Noonan syndrome: the changing phenotype.

作者信息

Allanson J E, Hall J G, Hughes H E, Preus M, Witt R D

出版信息

Am J Med Genet. 1985 Jul;21(3):507-14. doi: 10.1002/ajmg.1320210313.

Abstract

Among the multiple congenital anomalies (MCA) syndromes, the Noonan syndrome (NS) is a cardiofacial syndrome in which affected individuals may be short and mildly mentally retarded. Autosomal dominant inheritance of Noonan syndrome with variable expressivity has been documented in many families. Genetic heterogeneity has been postulated in Noonan syndrome because of the wide phenotypic variability, the relatively high incidence, and the occasional recurrence in sibs with apparently normal parents. Clinical variability is usual in autosomal dominant disorders, and mildly affected individuals may be difficult to recognize as gene carriers. Thus, a family with two or more affected children may simulate autosomal recessive inheritance. We have studied serial and family photographs of NS individuals in order to assess the likelihood of gene carriers' being missed in genetic studies.

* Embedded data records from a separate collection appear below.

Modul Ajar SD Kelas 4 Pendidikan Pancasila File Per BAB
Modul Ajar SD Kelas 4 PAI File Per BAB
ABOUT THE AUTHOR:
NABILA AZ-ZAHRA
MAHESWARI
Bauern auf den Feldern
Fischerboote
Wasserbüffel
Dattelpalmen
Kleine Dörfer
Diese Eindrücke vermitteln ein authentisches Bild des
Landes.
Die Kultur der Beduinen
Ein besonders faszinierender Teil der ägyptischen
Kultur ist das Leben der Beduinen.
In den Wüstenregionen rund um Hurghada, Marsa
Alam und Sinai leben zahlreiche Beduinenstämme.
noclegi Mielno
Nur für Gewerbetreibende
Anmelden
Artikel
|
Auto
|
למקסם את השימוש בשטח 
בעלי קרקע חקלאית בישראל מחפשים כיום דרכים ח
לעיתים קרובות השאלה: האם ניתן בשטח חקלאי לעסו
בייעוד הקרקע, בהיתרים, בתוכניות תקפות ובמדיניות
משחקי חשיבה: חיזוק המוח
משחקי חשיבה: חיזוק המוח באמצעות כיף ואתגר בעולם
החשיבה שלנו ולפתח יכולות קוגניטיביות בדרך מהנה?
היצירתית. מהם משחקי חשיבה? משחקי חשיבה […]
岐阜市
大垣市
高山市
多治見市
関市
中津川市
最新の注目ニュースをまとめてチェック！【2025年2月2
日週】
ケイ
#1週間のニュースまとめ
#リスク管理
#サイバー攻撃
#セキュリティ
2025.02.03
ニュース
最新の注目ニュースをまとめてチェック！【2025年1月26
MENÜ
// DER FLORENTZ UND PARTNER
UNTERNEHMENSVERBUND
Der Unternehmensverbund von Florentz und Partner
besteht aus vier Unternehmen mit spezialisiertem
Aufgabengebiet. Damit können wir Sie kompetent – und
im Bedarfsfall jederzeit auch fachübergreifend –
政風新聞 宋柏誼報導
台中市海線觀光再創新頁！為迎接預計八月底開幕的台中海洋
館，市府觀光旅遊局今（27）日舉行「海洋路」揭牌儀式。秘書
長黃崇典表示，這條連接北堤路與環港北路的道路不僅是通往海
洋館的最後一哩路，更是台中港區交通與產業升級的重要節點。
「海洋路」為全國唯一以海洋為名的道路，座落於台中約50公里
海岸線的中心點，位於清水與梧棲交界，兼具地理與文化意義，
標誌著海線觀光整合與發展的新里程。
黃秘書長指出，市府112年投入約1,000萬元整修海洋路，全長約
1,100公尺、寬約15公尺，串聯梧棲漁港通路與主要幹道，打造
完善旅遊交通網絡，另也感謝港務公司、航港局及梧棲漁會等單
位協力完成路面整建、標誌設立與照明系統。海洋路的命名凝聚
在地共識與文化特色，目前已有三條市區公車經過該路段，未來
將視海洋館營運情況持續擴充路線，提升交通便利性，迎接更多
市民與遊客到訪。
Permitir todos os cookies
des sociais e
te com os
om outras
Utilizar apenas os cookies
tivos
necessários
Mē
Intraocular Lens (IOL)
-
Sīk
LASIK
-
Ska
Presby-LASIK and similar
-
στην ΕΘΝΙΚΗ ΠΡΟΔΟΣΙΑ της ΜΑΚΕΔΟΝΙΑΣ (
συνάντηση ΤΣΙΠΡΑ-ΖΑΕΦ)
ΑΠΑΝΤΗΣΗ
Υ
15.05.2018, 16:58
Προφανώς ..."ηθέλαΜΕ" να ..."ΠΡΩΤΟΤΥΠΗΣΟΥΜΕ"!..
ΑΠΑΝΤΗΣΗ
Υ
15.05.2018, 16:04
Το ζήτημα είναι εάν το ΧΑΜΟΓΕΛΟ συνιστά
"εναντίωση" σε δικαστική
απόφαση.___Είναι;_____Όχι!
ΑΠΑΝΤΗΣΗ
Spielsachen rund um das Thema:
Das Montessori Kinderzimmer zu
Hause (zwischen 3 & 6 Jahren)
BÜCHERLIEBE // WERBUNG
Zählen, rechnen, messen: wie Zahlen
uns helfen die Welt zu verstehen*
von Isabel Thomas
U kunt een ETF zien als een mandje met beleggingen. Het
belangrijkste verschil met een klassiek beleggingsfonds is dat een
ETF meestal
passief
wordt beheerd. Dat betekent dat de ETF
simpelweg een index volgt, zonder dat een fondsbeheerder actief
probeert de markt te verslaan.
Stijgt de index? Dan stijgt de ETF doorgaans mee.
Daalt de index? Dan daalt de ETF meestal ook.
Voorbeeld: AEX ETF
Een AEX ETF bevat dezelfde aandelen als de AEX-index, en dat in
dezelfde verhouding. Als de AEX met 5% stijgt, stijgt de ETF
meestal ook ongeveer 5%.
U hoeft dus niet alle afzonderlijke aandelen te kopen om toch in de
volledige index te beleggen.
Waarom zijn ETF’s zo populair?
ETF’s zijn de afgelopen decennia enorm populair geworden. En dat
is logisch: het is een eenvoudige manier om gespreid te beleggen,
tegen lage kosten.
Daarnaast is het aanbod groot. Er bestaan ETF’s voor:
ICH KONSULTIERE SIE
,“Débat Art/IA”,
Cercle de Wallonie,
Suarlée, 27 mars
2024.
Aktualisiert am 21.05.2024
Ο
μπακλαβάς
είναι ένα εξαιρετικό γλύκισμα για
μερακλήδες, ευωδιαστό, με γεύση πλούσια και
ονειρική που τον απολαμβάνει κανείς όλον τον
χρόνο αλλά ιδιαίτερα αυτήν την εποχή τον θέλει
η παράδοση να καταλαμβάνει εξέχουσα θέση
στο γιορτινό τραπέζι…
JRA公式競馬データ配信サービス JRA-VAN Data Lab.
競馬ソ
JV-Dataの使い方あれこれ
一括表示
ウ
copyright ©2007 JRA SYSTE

We have confirmed wide clinical variability within families, and more importantly, we have documented marked change of phenotype with age from the newborn period, infancy, childhood, and adolescence to adulthood. Manifestations in adults may be subtle and some without a known heart defect or other medically significant problems may have been considered normal in the past. Our study, while not ruling out causal heterogeneity, suggests that the change of phenotype with age may have been falsely perceived as clinical heterogeneity. A particular and subtle phenotype must be searched for in parents of affected children.

摘要

在多种先天性异常(MCA)综合征中,努南综合征(NS)是一种心脏颜面综合征,患者可能身材矮小且轻度智力发育迟缓。许多家族中已证实努南综合征呈常染色体显性遗传,且表现度可变。由于努南综合征的表型变异广泛、发病率相对较高以及在父母看似正常的同胞中偶尔出现复发情况,因此推测存在基因异质性。常染色体显性疾病通常存在临床变异性,轻度受累个体可能难以被识别为基因携带者。因此,一个有两个或更多患病孩子的家庭可能会表现出常染色体隐性遗传的特征。我们研究了努南综合征患者的系列照片和家族照片,以评估在基因研究中遗漏基因携带者的可能性。我们证实了家族内部存在广泛的临床变异性,更重要的是,我们记录了从新生儿期、婴儿期、儿童期、青少年期到成年期,表型随年龄的显著变化。成年人的表现可能很细微,过去一些没有已知心脏缺陷或其他医学上显著问题的人可能被认为是正常的。我们的研究虽然不排除病因异质性,但表明表型随年龄的变化可能被错误地视为临床异质性。必须在患病孩子的父母中寻找一种特殊而细微的表型。